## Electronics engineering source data
┄┄┄┄┄┄

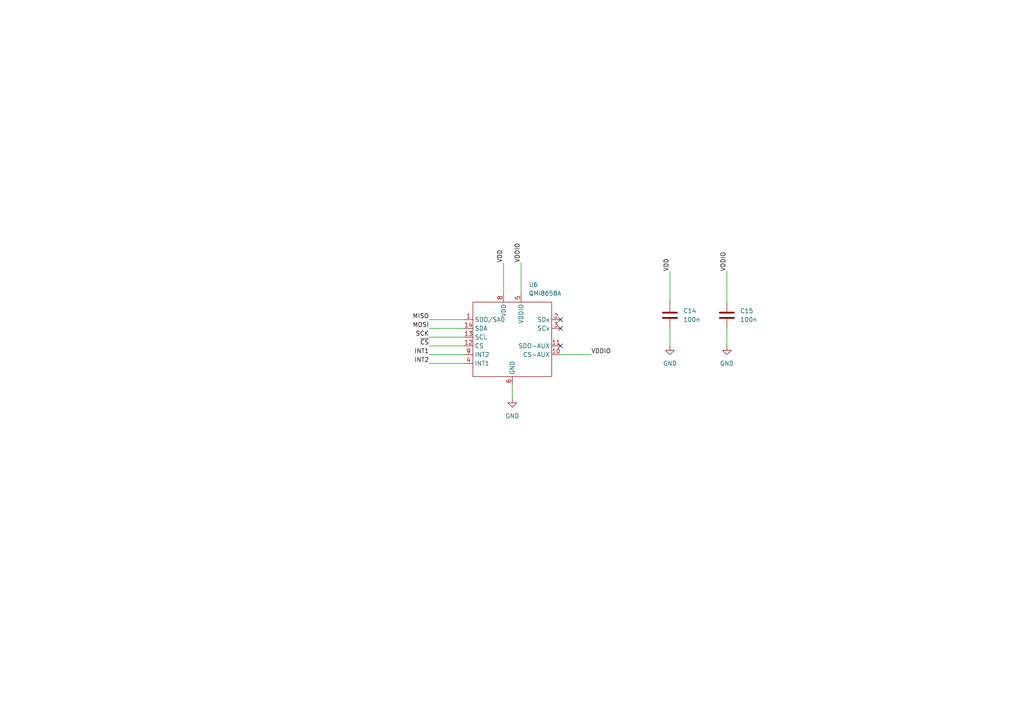
<source format=kicad_sch>
(kicad_sch (version 20230121) (generator eeschema)

  (uuid 5ec2a2ee-6259-4158-bc27-097a652a1269)

  (paper "A4")

  


  (no_connect (at 162.56 100.33) (uuid 59d1e66e-f054-4f57-ada1-c957ac9a9ca0))
  (no_connect (at 162.56 95.25) (uuid 63bf7ea2-ff0e-47fa-9ae7-52f652016f4b))
  (no_connect (at 162.56 92.71) (uuid c14d3bf3-98e4-4144-ba49-0a3274e8b9da))

  (wire (pts (xy 146.05 76.2) (xy 146.05 85.09))
    (stroke (width 0) (type default))
    (uuid 0782a575-9f2d-4df9-b52a-37c7aaa10935)
  )
  (wire (pts (xy 124.46 97.79) (xy 134.62 97.79))
    (stroke (width 0) (type default))
    (uuid 3231764f-0463-43cd-b58c-0e6588965fa3)
  )
  (wire (pts (xy 148.59 111.76) (xy 148.59 115.57))
    (stroke (width 0) (type default))
    (uuid 361918f5-2c26-43f8-82bd-f20c3404cc88)
  )
  (wire (pts (xy 151.13 76.2) (xy 151.13 85.09))
    (stroke (width 0) (type default))
    (uuid 36903a80-352a-4c40-b647-1923b236e97c)
  )
  (wire (pts (xy 210.82 95.25) (xy 210.82 100.33))
    (stroke (width 0) (type default))
    (uuid 46a41c5e-f757-4dde-aa17-91c71567d835)
  )
  (wire (pts (xy 124.46 100.33) (xy 134.62 100.33))
    (stroke (width 0) (type default))
    (uuid 73e99a0d-7e67-4fe4-b4f2-e43d57c45676)
  )
  (wire (pts (xy 124.46 105.41) (xy 134.62 105.41))
    (stroke (width 0) (type default))
    (uuid 766e640d-3c26-4ea3-a4a9-e6c6863aa396)
  )
  (wire (pts (xy 210.82 78.74) (xy 210.82 87.63))
    (stroke (width 0) (type default))
    (uuid 7f0b9811-c75e-45d2-807a-3f9439b773e1)
  )
  (wire (pts (xy 194.31 95.25) (xy 194.31 100.33))
    (stroke (width 0) (type default))
    (uuid a6764612-d799-41b5-958d-fe78f79881b7)
  )
  (wire (pts (xy 124.46 95.25) (xy 134.62 95.25))
    (stroke (width 0) (type default))
    (uuid a8cb20d2-9acf-44eb-aba2-f1c0196cf097)
  )
  (wire (pts (xy 124.46 92.71) (xy 134.62 92.71))
    (stroke (width 0) (type default))
    (uuid b3daefca-a766-41d4-9f6c-b3e621b2f719)
  )
  (wire (pts (xy 124.46 102.87) (xy 134.62 102.87))
    (stroke (width 0) (type default))
    (uuid bdca52e0-b934-4e03-a6bc-540420ad2ec8)
  )
  (wire (pts (xy 171.45 102.87) (xy 162.56 102.87))
    (stroke (width 0) (type default))
    (uuid c3553873-7d05-4778-a4a3-ddce17128a2a)
  )
  (wire (pts (xy 194.31 78.74) (xy 194.31 87.63))
    (stroke (width 0) (type default))
    (uuid cc80078b-5180-4a83-9d2d-973287840cef)
  )

  (label "INT2" (at 124.46 105.41 180) (fields_autoplaced)
    (effects (font (size 1.27 1.27)) (justify right bottom))
    (uuid 0b7c0e8d-9e22-443a-a1c8-633766a00dfe)
  )
  (label "SCK" (at 124.46 97.79 180) (fields_autoplaced)
    (effects (font (size 1.27 1.27)) (justify right bottom))
    (uuid 18d12ddd-0914-4880-bcfd-fff46740a0e8)
  )
  (label "MISO" (at 124.46 92.71 180) (fields_autoplaced)
    (effects (font (size 1.27 1.27)) (justify right bottom))
    (uuid 385e98c4-132a-45ac-af34-cc5711e43670)
  )
  (label "VDDIO" (at 151.13 76.2 90) (fields_autoplaced)
    (effects (font (size 1.27 1.27)) (justify left bottom))
    (uuid 3cea7c39-d863-4130-855e-d7bb99a5470f)
  )
  (label "VDD" (at 146.05 76.2 90) (fields_autoplaced)
    (effects (font (size 1.27 1.27)) (justify left bottom))
    (uuid 55090c56-3d1e-4443-b2a3-0ce473ff8dcc)
  )
  (label "VDDIO" (at 210.82 78.74 90) (fields_autoplaced)
    (effects (font (size 1.27 1.27)) (justify left bottom))
    (uuid 58e41526-9709-42a4-bad3-47363c364be0)
  )
  (label "INT1" (at 124.46 102.87 180) (fields_autoplaced)
    (effects (font (size 1.27 1.27)) (justify right bottom))
    (uuid 5c2d0d47-7c44-460f-be0f-a386788bd6d1)
  )
  (label "VDDIO" (at 171.45 102.87 0) (fields_autoplaced)
    (effects (font (size 1.27 1.27)) (justify left bottom))
    (uuid c9c1f3f0-ec46-4e52-a057-4613586ca580)
  )
  (label "MOSI" (at 124.46 95.25 180) (fields_autoplaced)
    (effects (font (size 1.27 1.27)) (justify right bottom))
    (uuid f70b0a28-28a6-4e6e-bb5b-69bf22185895)
  )
  (label "VDD" (at 194.31 78.74 90) (fields_autoplaced)
    (effects (font (size 1.27 1.27)) (justify left bottom))
    (uuid f9b93b7f-d19f-45f4-a947-450c0ed89ca3)
  )
  (label "~{CS}" (at 124.46 100.33 180) (fields_autoplaced)
    (effects (font (size 1.27 1.27)) (justify right bottom))
    (uuid fce9e4a5-7077-4d18-80c3-5885ac20a42a)
  )

  (symbol (lib_id "power:GND") (at 210.82 100.33 0) (unit 1)
    (in_bom yes) (on_board yes) (dnp no) (fields_autoplaced)
    (uuid 29a5039a-a5e4-4ac1-9bf5-8e3f68a39e16)
    (property "Reference" "#PWR017" (at 210.82 106.68 0)
      (effects (font (size 1.27 1.27)) hide)
    )
    (property "Value" "GND" (at 210.82 105.41 0)
      (effects (font (size 1.27 1.27)))
    )
    (property "Footprint" "" (at 210.82 100.33 0)
      (effects (font (size 1.27 1.27)) hide)
    )
    (property "Datasheet" "" (at 210.82 100.33 0)
      (effects (font (size 1.27 1.27)) hide)
    )
    (pin "1" (uuid c36200b0-a236-40fa-925e-1af44829ca82))
    (instances
      (project "KiConSZ2023"
        (path "/8659c260-f029-4e72-8b9a-85fff45eea40/9fd63ff6-4460-4ed6-85b8-cb8f3d367f6e"
          (reference "#PWR017") (unit 1)
        )
      )
    )
  )

  (symbol (lib_id "IotPi_Sensor_Motion:QMI8658A") (at 148.59 97.79 0) (unit 1)
    (in_bom yes) (on_board yes) (dnp no) (fields_autoplaced)
    (uuid 5470aac0-3580-4270-8e8d-283824f8f2a6)
    (property "Reference" "U6" (at 153.3241 82.55 0)
      (effects (font (size 1.27 1.27)) (justify left))
    )
    (property "Value" "QMI8658A" (at 153.3241 85.09 0)
      (effects (font (size 1.27 1.27)) (justify left))
    )
    (property "Footprint" "Package_LGA:LGA-14_3x2.5mm_P0.5mm_LayoutBorder3x4y" (at 149.86 124.46 0)
      (effects (font (size 1.27 1.27)) hide)
    )
    (property "Datasheet" "https://www.qstcorp.com/upload/pdf/202301/13-52-25%20QMI8658A%20Datasheet%20Rev%20A.pdf" (at 148.59 127 0)
      (effects (font (size 1.27 1.27)) hide)
    )
    (pin "1" (uuid 28c285ad-c95e-4c6a-8ffc-04a2303c8e6b))
    (pin "10" (uuid cbfdda12-797f-4a9c-aa36-5fffe6cd9f1f))
    (pin "11" (uuid ed65c248-4c1a-4970-869e-4242f69e4198))
    (pin "12" (uuid cc662eec-78c9-4bde-868f-81fa70300240))
    (pin "13" (uuid ae20842a-e994-4255-bbfc-98c8f815a80a))
    (pin "14" (uuid a60cd9b3-75d4-45b3-87fe-5533e07a1276))
    (pin "2" (uuid c6a400e4-dbff-4a0c-9f95-9b6b4a9e4b2e))
    (pin "3" (uuid 91b633f8-5578-4be0-abcc-92ac4cfc5126))
    (pin "4" (uuid 0af0b8a2-0b83-47b4-8f9c-0cbcbb7d62f7))
    (pin "5" (uuid 8072ba97-8d1a-443f-b488-da4054d6ebf8))
    (pin "6" (uuid ef5b5977-7021-4fe5-a826-c538c68d38cd))
    (pin "7" (uuid 4e3acb7d-8671-485d-8c9a-cd90a5c398db))
    (pin "8" (uuid 434d6a3c-da16-41c4-9e3f-19de9c8a11f3))
    (pin "9" (uuid 46f7fc0a-9934-4e3a-929b-2c13d2df08dd))
    (instances
      (project "KiConSZ2023"
        (path "/8659c260-f029-4e72-8b9a-85fff45eea40/9fd63ff6-4460-4ed6-85b8-cb8f3d367f6e"
          (reference "U6") (unit 1)
        )
      )
    )
  )

  (symbol (lib_id "Device:C") (at 210.82 91.44 0) (unit 1)
    (in_bom yes) (on_board yes) (dnp no) (fields_autoplaced)
    (uuid 6d6b46d9-67e6-447d-858a-e7314bbbc6c1)
    (property "Reference" "C15" (at 214.63 90.17 0)
      (effects (font (size 1.27 1.27)) (justify left))
    )
    (property "Value" "100n" (at 214.63 92.71 0)
      (effects (font (size 1.27 1.27)) (justify left))
    )
    (property "Footprint" "Capacitor_SMD:C_0402_1005Metric_Pad0.74x0.62mm_HandSolder" (at 211.7852 95.25 0)
      (effects (font (size 1.27 1.27)) hide)
    )
    (property "Datasheet" "~" (at 210.82 91.44 0)
      (effects (font (size 1.27 1.27)) hide)
    )
    (property "Description" "容值: 100nF 精度: ±10% 额定电压: 16V 材质(温度系数): X7R 材质:X7R" (at 210.82 91.44 0)
      (effects (font (size 1.27 1.27)) hide)
    )
    (property "LCSC" "C1525" (at 210.82 91.44 0)
      (effects (font (size 1.27 1.27)) hide)
    )
    (property "Vendor" "SAMSUNG(三星)" (at 210.82 91.44 0)
      (effects (font (size 1.27 1.27)) hide)
    )
    (property "Vendor Model" "CL05B104KO5NNNC" (at 210.82 91.44 0)
      (effects (font (size 1.27 1.27)) hide)
    )
    (pin "1" (uuid cfade74b-917e-4d82-afbd-b4dfa3413f84))
    (pin "2" (uuid 60da5489-095b-4ebd-a250-bb206f39199b))
    (instances
      (project "KiConSZ2023"
        (path "/8659c260-f029-4e72-8b9a-85fff45eea40/9fd63ff6-4460-4ed6-85b8-cb8f3d367f6e"
          (reference "C15") (unit 1)
        )
      )
    )
  )

  (symbol (lib_id "power:GND") (at 194.31 100.33 0) (unit 1)
    (in_bom yes) (on_board yes) (dnp no) (fields_autoplaced)
    (uuid 713dd840-43e7-423e-ad64-67533533c46d)
    (property "Reference" "#PWR016" (at 194.31 106.68 0)
      (effects (font (size 1.27 1.27)) hide)
    )
    (property "Value" "GND" (at 194.31 105.41 0)
      (effects (font (size 1.27 1.27)))
    )
    (property "Footprint" "" (at 194.31 100.33 0)
      (effects (font (size 1.27 1.27)) hide)
    )
    (property "Datasheet" "" (at 194.31 100.33 0)
      (effects (font (size 1.27 1.27)) hide)
    )
    (pin "1" (uuid 1a02de14-dd69-45c5-8c87-bed91355ffbd))
    (instances
      (project "KiConSZ2023"
        (path "/8659c260-f029-4e72-8b9a-85fff45eea40/9fd63ff6-4460-4ed6-85b8-cb8f3d367f6e"
          (reference "#PWR016") (unit 1)
        )
      )
    )
  )

  (symbol (lib_id "power:GND") (at 148.59 115.57 0) (unit 1)
    (in_bom yes) (on_board yes) (dnp no) (fields_autoplaced)
    (uuid 87802c2d-4867-41b0-9e48-7437fca883ea)
    (property "Reference" "#PWR015" (at 148.59 121.92 0)
      (effects (font (size 1.27 1.27)) hide)
    )
    (property "Value" "GND" (at 148.59 120.65 0)
      (effects (font (size 1.27 1.27)))
    )
    (property "Footprint" "" (at 148.59 115.57 0)
      (effects (font (size 1.27 1.27)) hide)
    )
    (property "Datasheet" "" (at 148.59 115.57 0)
      (effects (font (size 1.27 1.27)) hide)
    )
    (pin "1" (uuid 7afe40e7-0524-404a-ad48-a63204f2a327))
    (instances
      (project "KiConSZ2023"
        (path "/8659c260-f029-4e72-8b9a-85fff45eea40/9fd63ff6-4460-4ed6-85b8-cb8f3d367f6e"
          (reference "#PWR015") (unit 1)
        )
      )
    )
  )

  (symbol (lib_id "Device:C") (at 194.31 91.44 0) (unit 1)
    (in_bom yes) (on_board yes) (dnp no) (fields_autoplaced)
    (uuid e07c27da-66b3-4f84-a7fe-39f504bcb670)
    (property "Reference" "C14" (at 198.12 90.17 0)
      (effects (font (size 1.27 1.27)) (justify left))
    )
    (property "Value" "100n" (at 198.12 92.71 0)
      (effects (font (size 1.27 1.27)) (justify left))
    )
    (property "Footprint" "Capacitor_SMD:C_0402_1005Metric_Pad0.74x0.62mm_HandSolder" (at 195.2752 95.25 0)
      (effects (font (size 1.27 1.27)) hide)
    )
    (property "Datasheet" "~" (at 194.31 91.44 0)
      (effects (font (size 1.27 1.27)) hide)
    )
    (property "Description" "容值: 100nF 精度: ±10% 额定电压: 16V 材质(温度系数): X7R 材质:X7R" (at 194.31 91.44 0)
      (effects (font (size 1.27 1.27)) hide)
    )
    (property "LCSC" "C1525" (at 194.31 91.44 0)
      (effects (font (size 1.27 1.27)) hide)
    )
    (property "Vendor" "SAMSUNG(三星)" (at 194.31 91.44 0)
      (effects (font (size 1.27 1.27)) hide)
    )
    (property "Vendor Model" "CL05B104KO5NNNC" (at 194.31 91.44 0)
      (effects (font (size 1.27 1.27)) hide)
    )
    (pin "1" (uuid 53b9dd2e-46d1-44b5-a112-7362ba081b4d))
    (pin "2" (uuid 2ffd0d23-e244-4afb-8742-92550e374c6a))
    (instances
      (project "KiConSZ2023"
        (path "/8659c260-f029-4e72-8b9a-85fff45eea40/9fd63ff6-4460-4ed6-85b8-cb8f3d367f6e"
          (reference "C14") (unit 1)
        )
      )
    )
  )
)

</source>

┄┄┄┄┄┄

## YOUR GOAL
Using the records above, restate word for word the lines from the one with "151.13 76.2 90) (fields_autoplaced)" through the one with "100.33 180) (fields_autoplaced)", both included.

## THE ANSWER
  (label "VDDIO" (at 151.13 76.2 90) (fields_autoplaced)
    (effects (font (size 1.27 1.27)) (justify left bottom))
    (uuid 3cea7c39-d863-4130-855e-d7bb99a5470f)
  )
  (label "VDD" (at 146.05 76.2 90) (fields_autoplaced)
    (effects (font (size 1.27 1.27)) (justify left bottom))
    (uuid 55090c56-3d1e-4443-b2a3-0ce473ff8dcc)
  )
  (label "VDDIO" (at 210.82 78.74 90) (fields_autoplaced)
    (effects (font (size 1.27 1.27)) (justify left bottom))
    (uuid 58e41526-9709-42a4-bad3-47363c364be0)
  )
  (label "INT1" (at 124.46 102.87 180) (fields_autoplaced)
    (effects (font (size 1.27 1.27)) (justify right bottom))
    (uuid 5c2d0d47-7c44-460f-be0f-a386788bd6d1)
  )
  (label "VDDIO" (at 171.45 102.87 0) (fields_autoplaced)
    (effects (font (size 1.27 1.27)) (justify left bottom))
    (uuid c9c1f3f0-ec46-4e52-a057-4613586ca580)
  )
  (label "MOSI" (at 124.46 95.25 180) (fields_autoplaced)
    (effects (font (size 1.27 1.27)) (justify right bottom))
    (uuid f70b0a28-28a6-4e6e-bb5b-69bf22185895)
  )
  (label "VDD" (at 194.31 78.74 90) (fields_autoplaced)
    (effects (font (size 1.27 1.27)) (justify left bottom))
    (uuid f9b93b7f-d19f-45f4-a947-450c0ed89ca3)
  )
  (label "~{CS}" (at 124.46 100.33 180) (fields_autoplaced)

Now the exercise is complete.